Three Poems by Jeanne Wagner

The Homing Instinct
         ―Princeville, Kauai

The guide tells us Laysan albatross look
the same at seventy as they do at seventeen,

Except to another albatross I think, but stop
short of saying, not wanting to spoil

the exception which proves the rule, every
rule a law made to be broken, a law

much like gravity, which is why all good
escape artists want feathers on their arms.

I envy migratory birds, the way they navigate
the same sky I always want to get lost in.

The albatross chicks waiting, solitary, a little
sullen, resting on their snug circles of dirt.

The first story always one of place, of hunger,
or being hungered for, like their prey,

squid or krill, or the eggs of the flying fish
with their built-in longing to break into sky.

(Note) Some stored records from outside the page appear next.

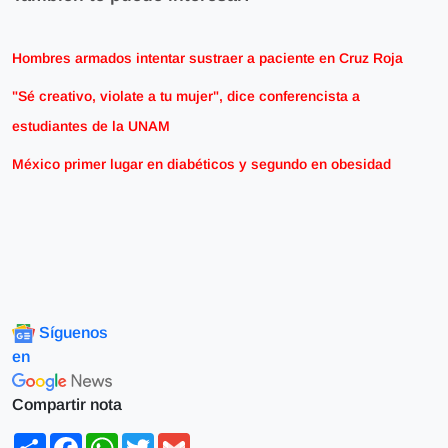
Hombres armados intentar sustraer a paciente en Cruz Roja
"Sé creativo, violate a tu mujer", dice conferencista a
estudiantes de la UNAM
México primer lugar en diabéticos y segundo en obesidad
Síguenos
en
Compartir nota
Share
Facebook
WhatsApp
Twitter
Gmail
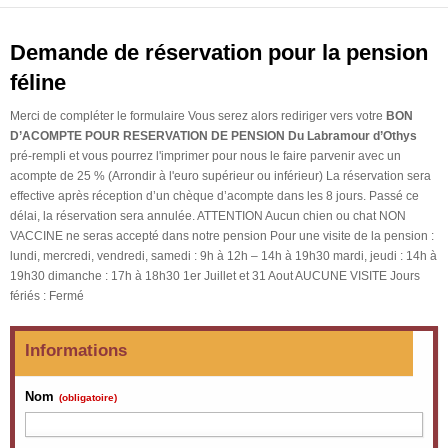
Demande de réservation pour la pension
féline
Merci de compléter le formulaire Vous serez alors rediriger vers votre
BON
D’ACOMPTE POUR RESERVATION DE PENSION Du Labramour d’Othys
pré-rempli et vous pourrez l'imprimer pour nous le faire parvenir avec un
acompte de 25 % (Arrondir à l'euro supérieur ou inférieur) La réservation sera
effective après réception d’un chèque d’acompte dans les 8 jours. Passé ce
délai, la réservation sera annulée. ATTENTION Aucun chien ou chat NON
VACCINE ne seras accepté dans notre pension Pour une visite de la pension :
lundi, mercredi, vendredi, samedi : 9h à 12h – 14h à 19h30 mardi, jeudi : 14h à
19h30 dimanche : 17h à 18h30 1er Juillet et 31 Aout AUCUNE VISITE Jours
fériés : Fermé
Informations
Nom
(obligatoire)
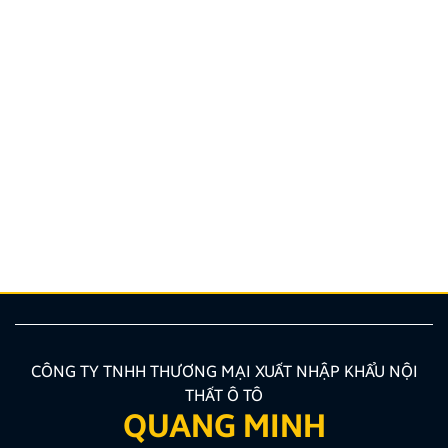
Hướng dẫn lắp màn hình liền camera 360. Những lưu
ý cần biết
Nâng cấp tính năng an toàn và tiện ích giải trí bằng
giải pháp lắp màn hình liền camera 360 đang là xu
hướng được nhiều chủ xe ưu tiên lựa chọn. Tuy
nhiên, để thiết bị phát huy tối đa hiệu quả, hiển thị
sắc nét và tuyệt đối không ảnh hưởng đến hệ […]
CÔNG TY TNHH THƯƠNG MẠI XUẤT NHẬP KHẨU NỘI
THẤT Ô TÔ
QUANG MINH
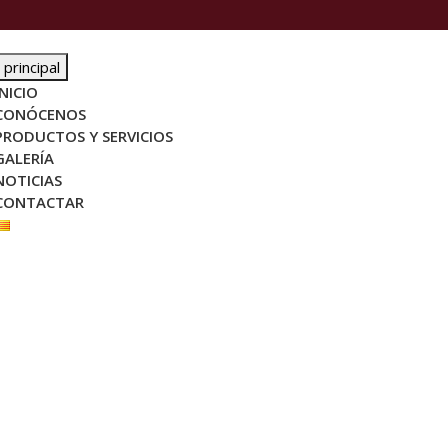
principal
INICIO
CONÓCENOS
PRODUCTOS Y SERVICIOS
GALERÍA
NOTICIAS
CONTACTAR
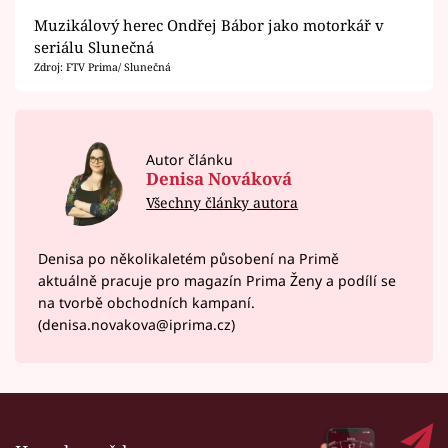
Muzikálový herec Ondřej Bábor jako motorkář v
seriálu Slunečná
Zdroj: FTV Prima/ Slunečná
Autor článku
Denisa Nováková
Všechny články autora
Denisa po několikaletém působení na Primě
aktuálně pracuje pro magazín Prima Ženy a podílí se
na tvorbě obchodních kampaní.
(denisa.novakova@iprima.cz)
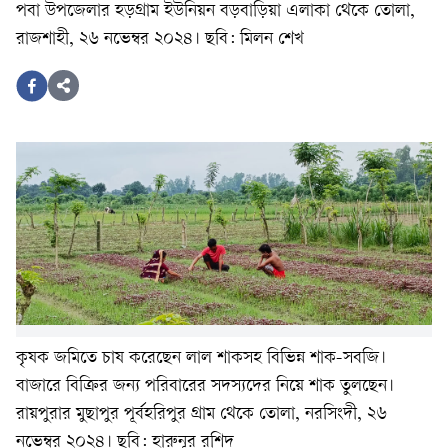
পবা উপজেলার হড়গ্রাম ইউনিয়ন বড়বাড়িয়া এলাকা থেকে তোলা,
রাজশাহী, ২৬ নভেম্বর ২০২৪। ছবি: মিলন শেখ
কৃষক জমিতে চাষ করেছেন লাল শাকসহ বিভিন্ন শাক-সবজি।
বাজারে বিক্রির জন্য পরিবারের সদস্যদের নিয়ে শাক তুলছেন।
রায়পুরার মুছাপুর পূর্বহরিপুর গ্রাম থেকে তোলা, নরসিংদী, ২৬
নভেম্বর ২০২৪। ছবি: হারুনূর রশিদ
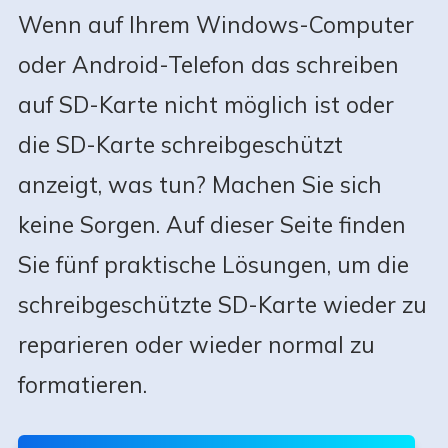
Wenn auf Ihrem Windows-Computer
oder Android-Telefon das schreiben
auf SD-Karte nicht möglich ist oder
die SD-Karte schreibgeschützt
anzeigt, was tun? Machen Sie sich
keine Sorgen. Auf dieser Seite finden
Sie fünf praktische Lösungen, um die
schreibgeschützte SD-Karte wieder zu
reparieren oder wieder normal zu
formatieren.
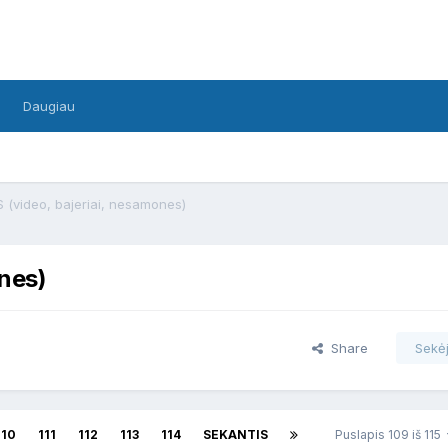
Daugiau
 (video, bajeriai, nesamones)
nes)
Share
Sekėj
110
111
112
113
114
SEKANTIS
Puslapis 109 iš 115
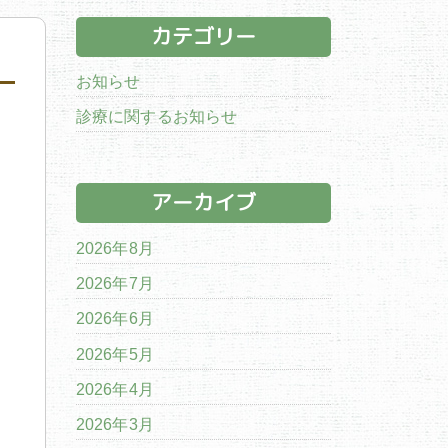
カテゴリー
お知らせ
診療に関するお知らせ
アーカイブ
2026年8月
2026年7月
2026年6月
2026年5月
2026年4月
2026年3月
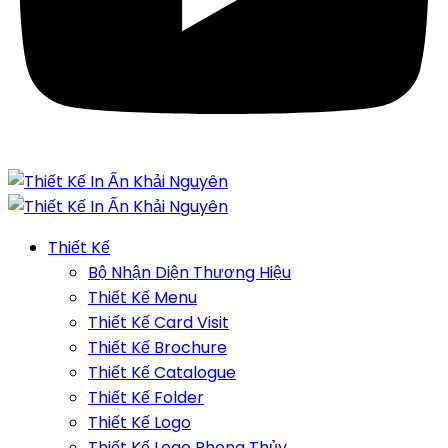
Thiết Kế
Bộ Nhận Diện Thương Hiệu
Thiết Kế Menu
Thiết Kế Card Visit
Thiết Kế Brochure
Thiết Kế Catalogue
Thiết Kế Folder
Thiết Kế Logo
Thiết Kế Logo Phong Thủy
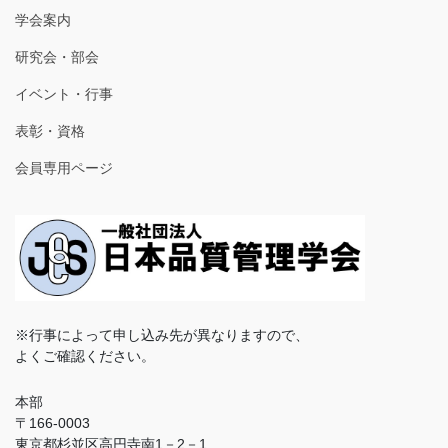
学会案内
研究会・部会
イベント・行事
表彰・資格
会員専用ページ
※行事によって申し込み先が異なりますので、
よくご確認ください。
本部
〒166-0003
東京都杉並区高円寺南1－2－1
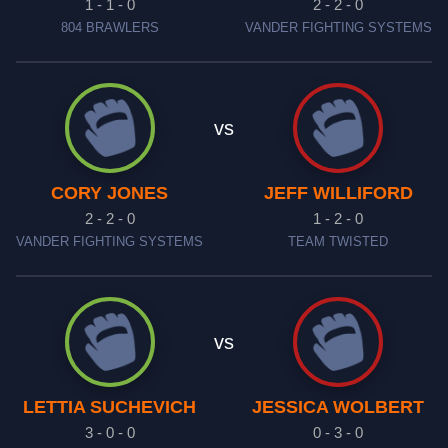
1 - 1 - 0
2 - 2 - 0
804 BRAWLERS
VANDER FIGHTING SYSTEMS
vs
CORY JONES
JEFF WILLIFORD
2 - 2 - 0
1 - 2 - 0
VANDER FIGHTING SYSTEMS
TEAM TWISTED
vs
LETTIA SUCHEVICH
JESSICA WOLBERT
3 - 0 - 0
0 - 3 - 0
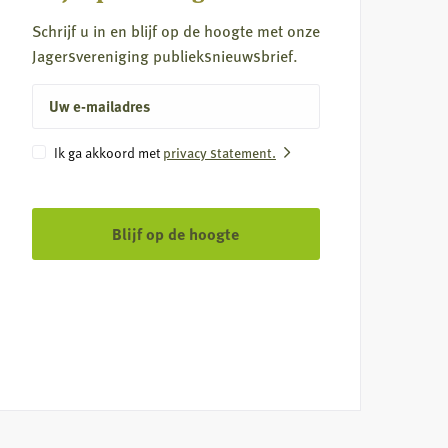
Schrijf u in en blijf op de hoogte met onze
Jagersvereniging publieksnieuwsbrief.
E-
mailadres
Instemming
Ik ga akkoord met
privacy statement.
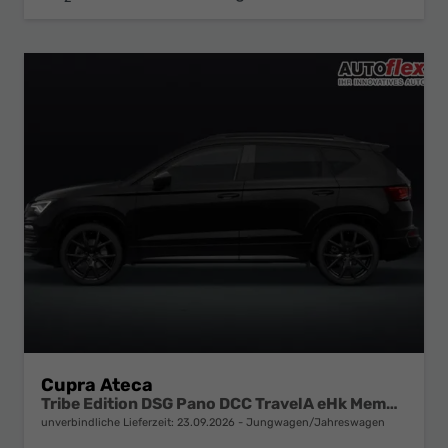
Cupra Ateca
Tribe Edition DSG Pano DCC TravelA eHk Memory Nav
unverbindliche Lieferzeit:
23.09.2026
Jungwagen/Jahreswagen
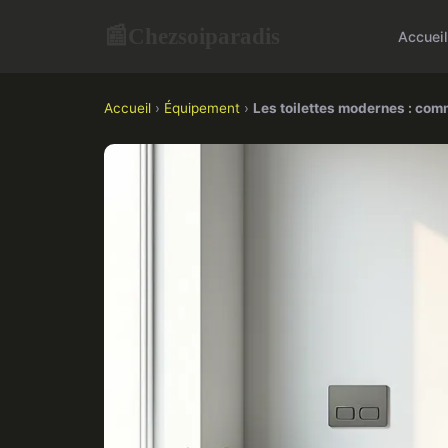
Chezsoiparadis
📰
Accueil
Accueil
›
Équipement
›
Les toilettes modernes : com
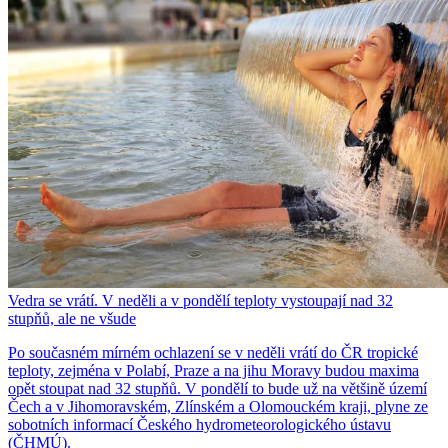
Vedra se vrátí. V neděli a v pondělí teploty vystoupají nad 32
stupňů, ale ne všude
Po současném mírném ochlazení se v neděli vrátí do ČR tropické
teploty, zejména v Polabí, Praze a na jihu Moravy budou maxima
opět stoupat nad 32 stupňů. V pondělí to bude už na většině území
Čech a v Jihomoravském, Zlínském a Olomouckém kraji, plyne ze
sobotních informací Českého hydrometeorologického ústavu
(ČHMÚ).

The albatross almost became extinct because
women wanted feathers in their hats.

But how lovely I felt at seventeen when I wore
my new hat to Mass, the feathers all dyed

that pink we mistake for innocence, and me
just sitting there, barely dreaming of flight.

*

One Person

Peter Sellers said, I do not exist. There used to be a me,
but I had it surgically removed.

We laugh, yet who doesn’t feel pain remembering some
layer of skin

flayed by a casual remark, and afterwards the air, without
even a breeze, raking the spot raw.

We are always one person, no matter how many times
we’ve been effaced.

See how even the moon suffers its monthly mutilations.
This goddess of a sphere

left like a slice of lemon peel garnishing an empty plate.
But now a whole new moon

floats over the dawn redwood in the frame of our skylight.
Who else will ever see it,

the nexus of this place, these seconds, with these eyes?
Who will ever know you as I do?

*

After a Stroke, the Doctor Asks Me to Describe the Cookie Theft Picture

         The Cookie Theft Picture, a cartoon of a retro family
         in the kitchen, is a common diagnostic tool for aphasia.

She looks like my Fifties mother asking me to turn down the heat.
Our leg of lamb, forgotten in the oven, was beginning to overcook.
A boy is reaching for the cookie jar, the stool slipping from his feet.
The girl lifts her hand. The boy starts to fall. His falling overlooked.

My mother overcooked the leg of lamb, her body helpless on the floor.
This mom is drying dishes, ignoring the water cascading from the sink.
The girl lifts up her hand to her brother, but I’m not that girl anymore.
This isn’t my dysfunctional family, but I keep searching for some link.

This mom is drying dishes. The overflowing water a symbol of tears,
Every kitchen is an engine room, is a hearth, the heart of the home.
My dysfunctional family must be at it again; the meaning isn’t clear.
I fell on the kitchen floor, where once I found my father, already gone.

Every kitchen is an engine room, but I long for the heart of the home
where once my Fifties mother kept asking me to turn down the heat.
Falling is a family trait. Like gravity. Something I’ve always known.
This boy, he just keeps on reaching. The stool slipping from his feet.

*

Jeanne Wagner is the author of four chapbooks and three full-length collections: The Zen Piano-mover, which won the NFSPS Poetry Prize, In the Body of Our Lives, published by Sixteen Rivers Press, and Everything Turns Into Something Else, published as runner-up for the Grayson Book Prize. Her manuscript, One Needful Song is the recent winner of the 2024 Catamaran Prize. Her more recent awards include the 2020 Joy Harjo Award and the 2021 Naugatuck Prize. Her work has appeared in North American Review, Cincinnati Review, Alaska Quarterly Review, Shenandoah and The Southern Review.